2. Folksy humor. A sense of humor is always a good thing, but just because someone is good at the down-home metaphors and sayings, doesn’t make him or her qualified to be president.
3. Entertainment factor. Similar to #2. The more entertaining a candidate is, the more likely we are to give him or her a pass when it comes to policy. Don’t.
4. Slogans. These are simple and repeatable. Some are inspiring. Some make you want to shout them out loud. They’re meant to make you feel good, like you have some power. But you don’t and they’re basically empty.
5. Personal Story. A.K.A., “back story,” this is the up-by-the-bootstraps story a candidate has to tell. In the communication circles, it’s known as the “hero journey.” Recall George W. Bush in his pickup truck with his dogs in tow clearing brush vs. John Kerry windsurfing off Nantucket. Even though Bush hails from political royalty, who do you think people felt was more like them?

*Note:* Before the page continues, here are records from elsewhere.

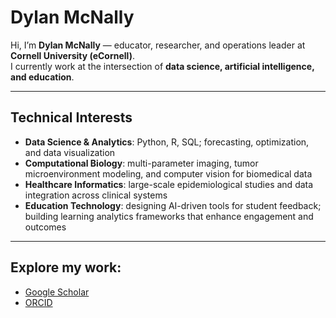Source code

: 
# Dylan McNally

Hi, I’m **Dylan McNally** — educator, researcher, and operations leader at **Cornell University (eCornell)**.  
I currently work at the intersection of **data science, artificial intelligence, and education**.

---

## Technical Interests
- **Data Science & Analytics**: Python, R, SQL; forecasting, optimization, and data visualization  
- **Computational Biology**: multi-parameter imaging, tumor microenvironment modeling, and computer vision for biomedical data  
- **Healthcare Informatics**: large-scale epidemiological studies and data integration across clinical systems  
- **Education Technology**: designing AI-driven tools for student feedback; building learning analytics frameworks that enhance engagement and outcomes

---

 ## Explore my work:  
- [Google Scholar](https://scholar.google.com/citations?user=2dx7h9wAAAAJ&hl=en)  
- [ORCID](https://orcid.org/0000-0001-7831-0349)  
 
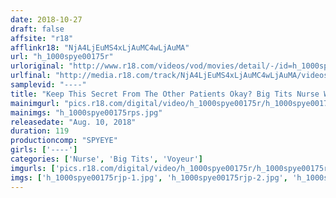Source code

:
 ```yaml
---
date: 2018-10-27
draft: false
affsite: "r18"
afflinkr18: "NjA4LjEuMS4xLjAuMC4wLjAuMA"
url: "h_1000spye00175r"
urloriginal: "http://www.r18.com/videos/vod/movies/detail/-/id=h_1000spye00175r"
urlfinal: "http://media.r18.com/track/NjA4LjEuMS4xLjAuMC4wLjAuMA/videos/vod/movies/detail/-/id=h_1000spye00175r"
samplevid: "----"
title: "Keep This Secret From The Other Patients Okay? Big Tits Nurse Who Looked Like She Needed A Fuck Reluctantly Said Yes When I Offered To Help"
mainimgurl: "pics.r18.com/digital/video/h_1000spye00175r/h_1000spye00175rps.jpg"
mainimgs: "h_1000spye00175rps.jpg"
releasedate: "Aug. 10, 2018"
duration: 119
productioncomp: "SPYEYE"
girls: ['----']
categories: ['Nurse', 'Big Tits', 'Voyeur']
imgurls: ['pics.r18.com/digital/video/h_1000spye00175r/h_1000spye00175rjp-1.jpg', 'pics.r18.com/digital/video/h_1000spye00175r/h_1000spye00175rjp-2.jpg', 'pics.r18.com/digital/video/h_1000spye00175r/h_1000spye00175rjp-3.jpg', 'pics.r18.com/digital/video/h_1000spye00175r/h_1000spye00175rjp-4.jpg', 'pics.r18.com/digital/video/h_1000spye00175r/h_1000spye00175rjp-5.jpg', 'pics.r18.com/digital/video/h_1000spye00175r/h_1000spye00175rjp-6.jpg', 'pics.r18.com/digital/video/h_1000spye00175r/h_1000spye00175rjp-7.jpg', 'pics.r18.com/digital/video/h_1000spye00175r/h_1000spye00175rjp-8.jpg', 'pics.r18.com/digital/video/h_1000spye00175r/h_1000spye00175rjp-9.jpg', 'pics.r18.com/digital/video/h_1000spye00175r/h_1000spye00175rjp-10.jpg', 'pics.r18.com/digital/video/h_1000spye00175r/h_1000spye00175rjp-11.jpg', 'pics.r18.com/digital/video/h_1000spye00175r/h_1000spye00175rjp-12.jpg', 'pics.r18.com/digital/video/h_1000spye00175r/h_1000spye00175rjp-13.jpg', 'pics.r18.com/digital/video/h_1000spye00175r/h_1000spye00175rjp-14.jpg', 'pics.r18.com/digital/video/h_1000spye00175r/h_1000spye00175rjp-15.jpg', 'pics.r18.com/digital/video/h_1000spye00175r/h_1000spye00175rjp-16.jpg', 'pics.r18.com/digital/video/h_1000spye00175r/h_1000spye00175rjp-17.jpg', 'pics.r18.com/digital/video/h_1000spye00175r/h_1000spye00175rjp-18.jpg', 'pics.r18.com/digital/video/h_1000spye00175r/h_1000spye00175rjp-19.jpg', 'pics.r18.com/digital/video/h_1000spye00175r/h_1000spye00175rjp-20.jpg']
imgs: ['h_1000spye00175rjp-1.jpg', 'h_1000spye00175rjp-2.jpg', 'h_1000spye00175rjp-3.jpg', 'h_1000spye00175rjp-4.jpg', 'h_1000spye00175rjp-5.jpg', 'h_1000spye00175rjp-6.jpg', 'h_1000spye00175rjp-7.jpg', 'h_1000spye00175rjp-8.jpg', 'h_1000spye00175rjp-9.jpg', 'h_1000spye00175rjp-10.jpg', 'h_1000spye00175rjp-11.jpg', 'h_1000spye00175rjp-12.jpg', 'h_1000spye00175rjp-13.jpg', 'h_1000spye00175rjp-14.jpg', 'h_1000spye00175rjp-15.jpg', 'h_1000spye00175rjp-16.jpg', 'h_1000spye00175rjp-17.jpg', 'h_1000spye00175rjp-18.jpg', 'h_1000spye00175rjp-19.jpg', 'h_1000spye00175rjp-20.jpg']
---
```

6. Delivery. Refers to how candidates look, sound, move, and travel. If they are great speakers, they have a huge advantage in getting votes. It’s why I’m astonished when a candidate gives a poor performance. But, just because a candidate is a great speaker, doesn’t mean he’ll make a great president. Look beyond this.
These are just a few of the tricks of the trade. The more informed you are about them, the more you’ll be able to get to the truth about who these people are and what they can do for you and the country.